If you have watched a televised sporting event in the past three months, you had to have seen ads from DraftKings.com and FanDuel.com.

They are the two biggest players in the DFS industry, which stands for daily fantasy sports. The two companies have inundated the media with tens of millions of dollars in advertising.

I am writing about DFS because it is having issues now that are similar to something that happened in horse racing 13 years ago.

The story begins with a DraftKings employee, Ethan Haskell, who inadvertently emailed out a data file before the start of NFL games one day. The data in the file would be extremely useful in selecting your fantasy team to play. It turned out that Haskell, that same weekend, won $350,000 playing on the FanDuel website, which his employer allowed him to play. News of this win got out and took Twitter by storm. It sure looked a lot like insider trading on the stock market.

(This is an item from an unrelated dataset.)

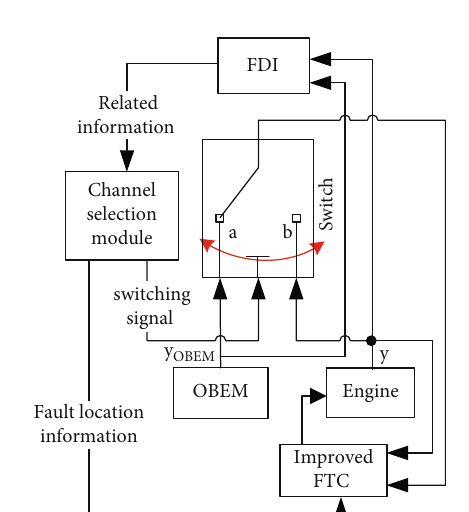
Figure 8: The calculation structure of the sensor WSSR.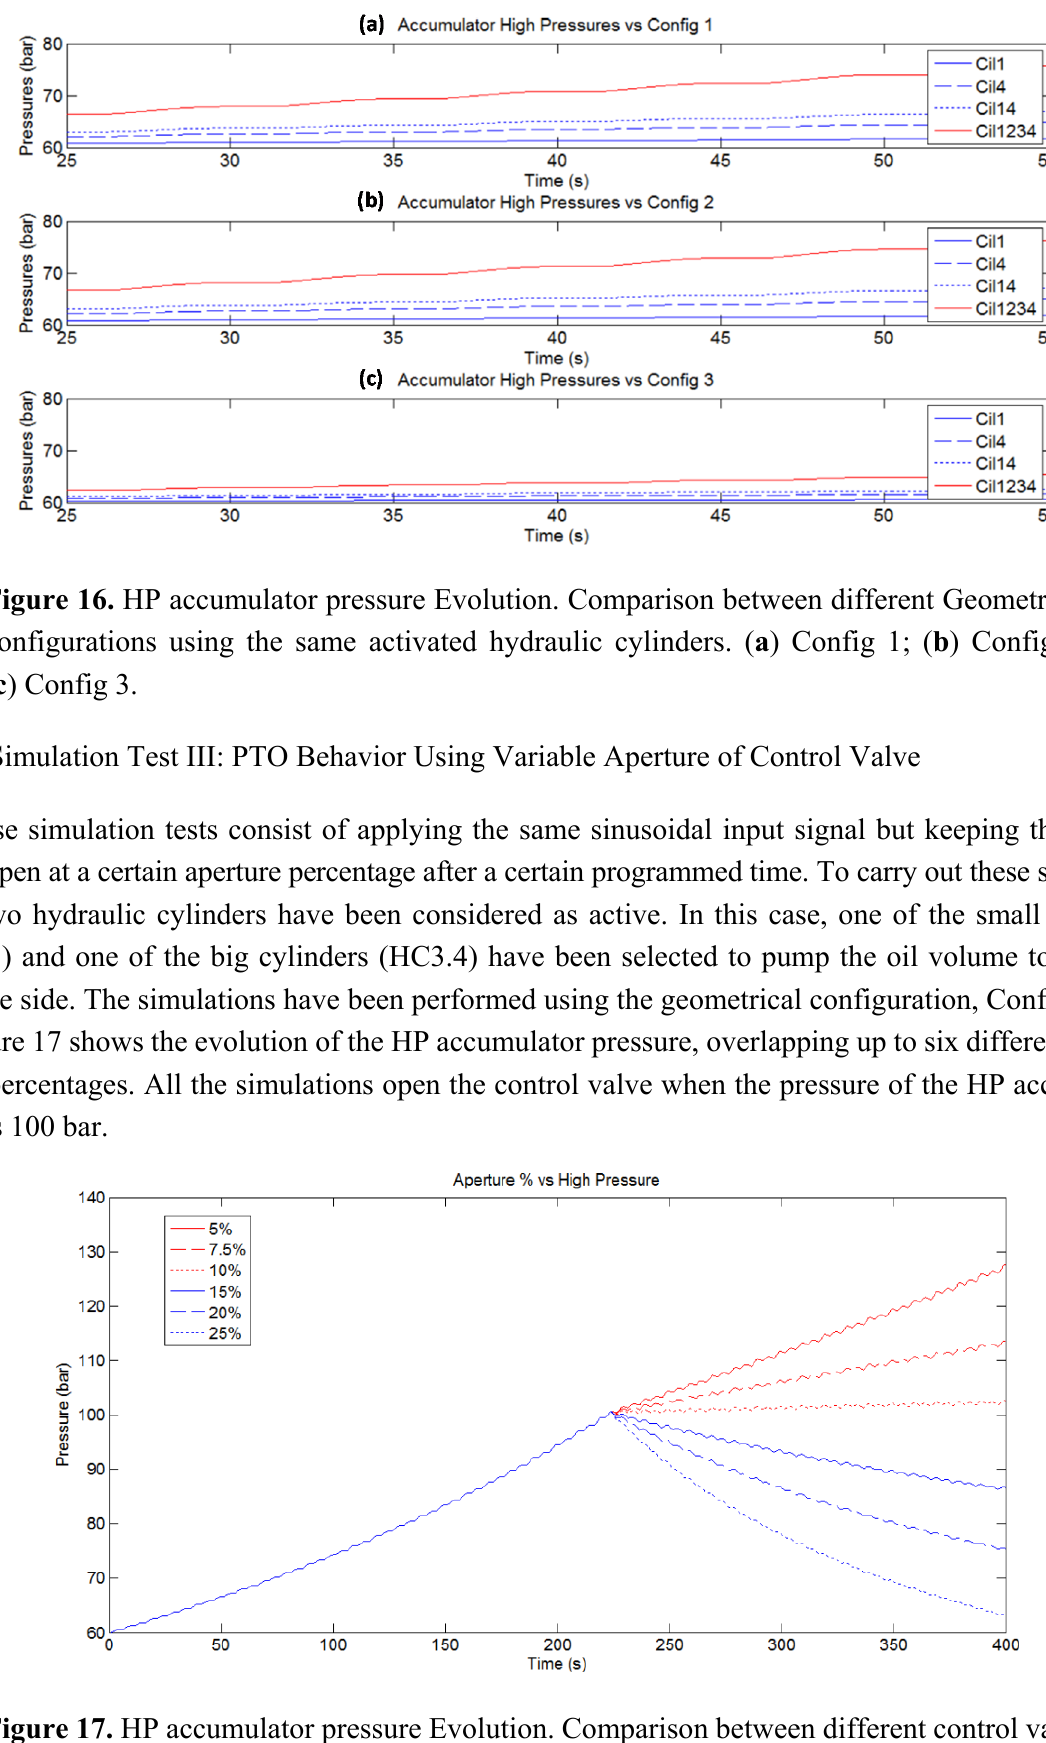
Figure 17. HP accumulator pressure Evolution. Comparison between different control valve apertures using the same activated hydraulic cylinders (HC3.1 and HC3.4). Config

DraftKings and FanDuel are now in serious public relations damage control. The timing of Haskell’s mistake could not have been worse. Both companies have hired third-party law firms to look into their internal controls. The tidal wave of advertising had brought attention to the fact that playing DFS is a lot like sports gambling. Both companies strongly deny that.

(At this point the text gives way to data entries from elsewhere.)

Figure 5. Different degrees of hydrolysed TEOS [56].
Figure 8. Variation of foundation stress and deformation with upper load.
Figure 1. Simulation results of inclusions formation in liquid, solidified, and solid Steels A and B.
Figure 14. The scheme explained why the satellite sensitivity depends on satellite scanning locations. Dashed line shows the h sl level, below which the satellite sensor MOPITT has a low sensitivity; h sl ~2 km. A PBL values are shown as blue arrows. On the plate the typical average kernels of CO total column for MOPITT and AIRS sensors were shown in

The industry is self-regulated, but we are talking about action totaling billions of dollars a year. Now DraftKings and FanDuel have issued new rules that forbid their employees from playing DFS, at least temporarily.

The integrity of the infant DFS industry is at stake. Expect the federal and some state governments to look into DFS, too.

Despite their formerly anti-gambling stance, the pro sports leagues have fully embraced DFS. In fact, two NFL owners, Jerry Jones and Robert Kraft, have bought equity in DraftKings.

Now what is the parallel with horse racing? I have seen this kind cesspool before.

Do you remember Chris Harn and the 2002 Breeders’ Cup Pick Six? In brief, Harn was a computer programmer for Autotote. He had access to data and the control room at Autotote headquarters in Delaware. It tempted him with an ideal scenario to steal.

At first, Harn skimmed thousands of dollars from Pick 4 and Pick 6 pools. However, he needed a third party to cash the tickets at OTBs and racetracks. So he enlisted some fraternity brothers of his from Drexel University.

The stealing went unnoticed until they got greedy with the 2002 Breeders’ Cup Pick 6. Harn used his internal access to place a Pick 6 ticket that singled the first four winners and then went all-all in the last two legs. It could have worked again except for this: A 43-1 long shot, Volponi, won the Classic. Thus, Harn and his partners ended up with the lone winning ticket worth more than $3 million.

Eventually, Harn and his cohorts served jail time. The parallel to DFS is this. When your employees have access to data and controls, a potential loophole exists to possibly manipulate the outcome. At minimum, it creates a huge edge in formulating playing strategy.

I’m not saying Haskell did anything wrong. That issue will be resolved in due time. But the fact that he had access to this data file and then wins $350,000 on the same weekend just smells like month-old rotting fish.